#### [SOURCE RECORDS]

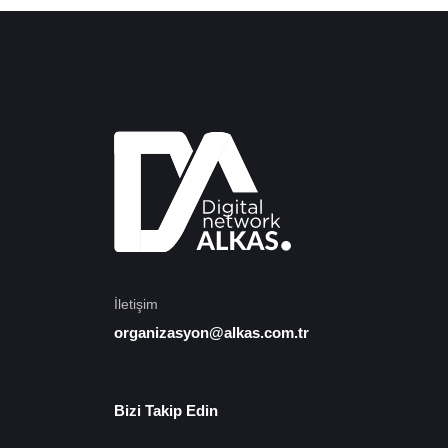
İletişim
organizasyon@alkas.com.tr
Bizi Takip Edin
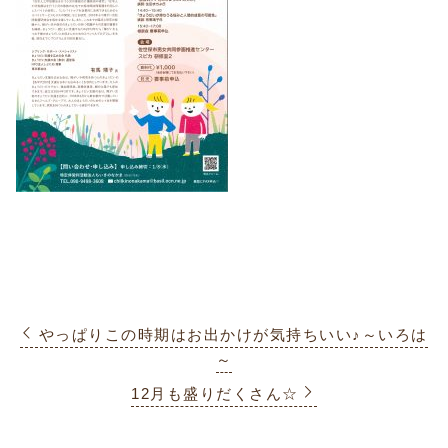
やっぱりこの時期はお出かけが気持ちいい♪～いろは
～
12月も盛りだくさん☆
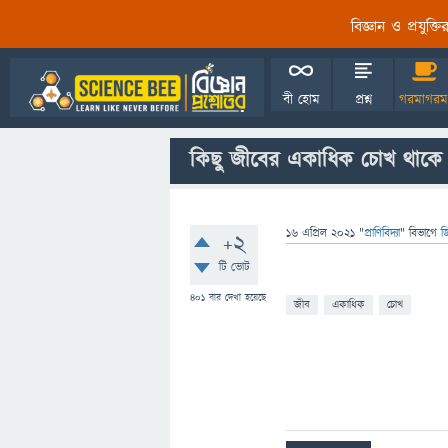
বিজ্ঞান ও প্রযুক্
বী হোম
প্রশ্ন
গরমাগরম
কিছু জীবের একাধিক চোখ থাকে
16 এপ্রিল 2021
"
প্রাণিবিদ্যা
" বিভাগে
জ
+2
টি ভোট
401
বার দেখা হয়েছে
জীব
একাধিক
চোখ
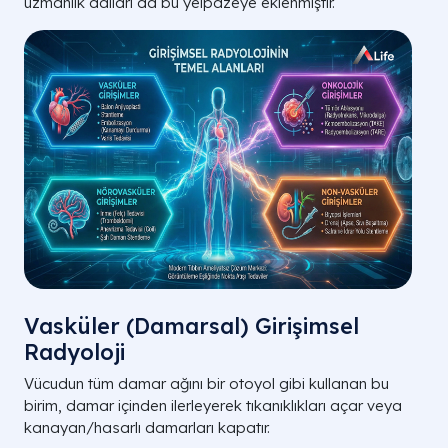
uzmanlık dalları da bu yelpazeye eklenmiştir.
Vasküler (Damarsal) Girişimsel
Radyoloji
Vücudun tüm damar ağını bir otoyol gibi kullanan bu
birim, damar içinden ilerleyerek tıkanıklıkları açar veya
kanayan/hasarlı damarları kapatır.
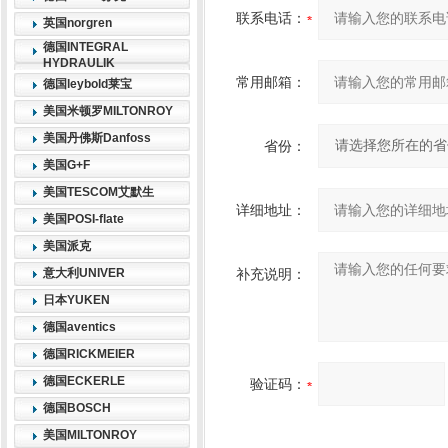
联系电话：
英国norgren
德国INTEGRAL
HYDRAULIK
常用邮箱：
德国leybold莱宝
美国米顿罗MILTONROY
美国丹佛斯Danfoss
省份：
美国G+F
美国TESCOM艾默生
详细地址：
美国POSI-flate
美国派克
意大利UNIVER
补充说明：
日本YUKEN
德国aventics
德国RICKMEIER
德国ECKERLE
验证码：
德国BOSCH
美国MILTONROY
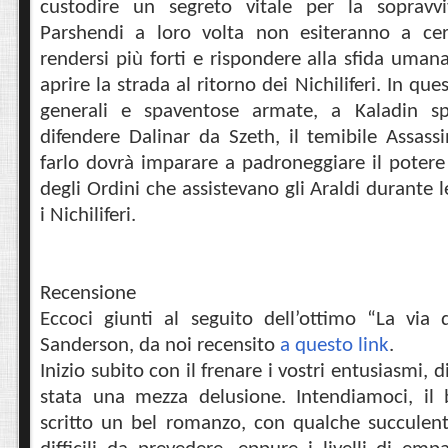
custodire un segreto vitale per la sopravv
Parshendi a loro volta non esiteranno a c
rendersi più forti e rispondere alla sfida uman
aprire la strada al ritorno dei Nichiliferi. In ques
generali e spaventose armate, a Kaladin sp
difendere Dalinar da Szeth, il temibile Assass
farlo dovrà imparare a padroneggiare il potere
degli Ordini che assistevano gli Araldi durante 
i Nichiliferi.
Recensione
Eccoci giunti al seguito dell’ottimo “La via
Sanderson, da noi recensito
a questo link
.
Inizio subito con il frenare i vostri entusiasmi,
stata una mezza delusione. Intendiamoci, i
scritto un bel romanzo, con qualche succulent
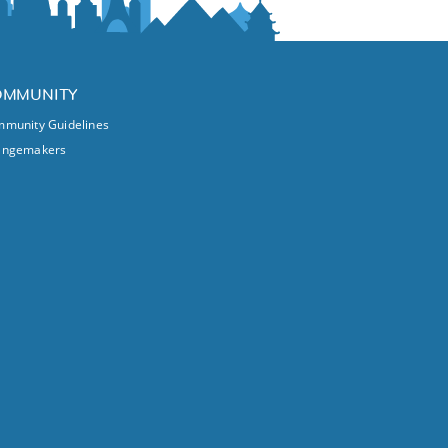
OMMUNITY
munity Guidelines
angemakers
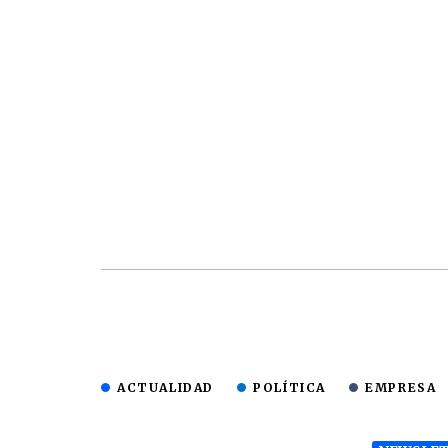
ACTUALIDAD
POLÍTICA
EMPRESA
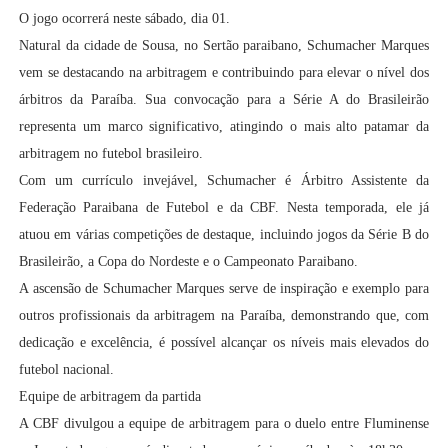
O jogo ocorrerá neste sábado, dia 01.
Natural da cidade de Sousa, no Sertão paraibano, Schumacher Marques
vem se destacando na arbitragem e contribuindo para elevar o nível dos
árbitros da Paraíba. Sua convocação para a Série A do Brasileirão
representa um marco significativo, atingindo o mais alto patamar da
arbitragem no futebol brasileiro.
Com um currículo invejável, Schumacher é Árbitro Assistente da
Federação Paraibana de Futebol e da CBF. Nesta temporada, ele já
atuou em várias competições de destaque, incluindo jogos da Série B do
Brasileirão, a Copa do Nordeste e o Campeonato Paraibano.
A ascensão de Schumacher Marques serve de inspiração e exemplo para
outros profissionais da arbitragem na Paraíba, demonstrando que, com
dedicação e excelência, é possível alcançar os níveis mais elevados do
futebol nacional.
Equipe de arbitragem da partida
A CBF divulgou a equipe de arbitragem para o duelo entre Fluminense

#### [EXERCISE DETAILS]
Copy back exactly the lines above from the one containing "organizasyon@alkas.com.tr" through the one containing "Parshendi a loro volta non esiteranno a c", and leave every picture behind.

#### [ANSWER TO THIS EXERCISE]
organizasyon@alkas.com.tr
Bizi Takip Edin
やっぱりこの時期はお出かけが気持ちいい♪～いろは
～
12月も盛りだくさん☆
বিজ্ঞান ও প্রযুক্
বী হোম
প্রশ্ন
গরমাগরম
কিছু জীবের একাধিক চোখ থাকে
16 এপ্রিল 2021
"
প্রাণিবিদ্যা
" বিভাগে
জ
+2
টি ভোট
401
বার দেখা হয়েছে
জীব
একাধিক
চোখ
uzmanlık dalları da bu yelpazeye eklenmiştir.
Vasküler (Damarsal) Girişimsel
Radyoloji
Vücudun tüm damar ağını bir otoyol gibi kullanan bu
birim, damar içinden ilerleyerek tıkanıklıkları açar veya
kanayan/hasarlı damarları kapatır.
联系电话：
英国norgren
德国INTEGRAL
HYDRAULIK
常用邮箱：
德国leybold莱宝
美国米顿罗MILTONROY
美国丹佛斯Danfoss
省份：
美国G+F
美国TESCOM艾默生
详细地址：
美国POSI-flate
美国派克
意大利UNIVER
补充说明：
日本YUKEN
德国aventics
德国RICKMEIER
德国ECKERLE
验证码：
德国BOSCH
美国MILTONROY
custodire un segreto vitale per la sopravv
Parshendi a loro volta non esiteranno a c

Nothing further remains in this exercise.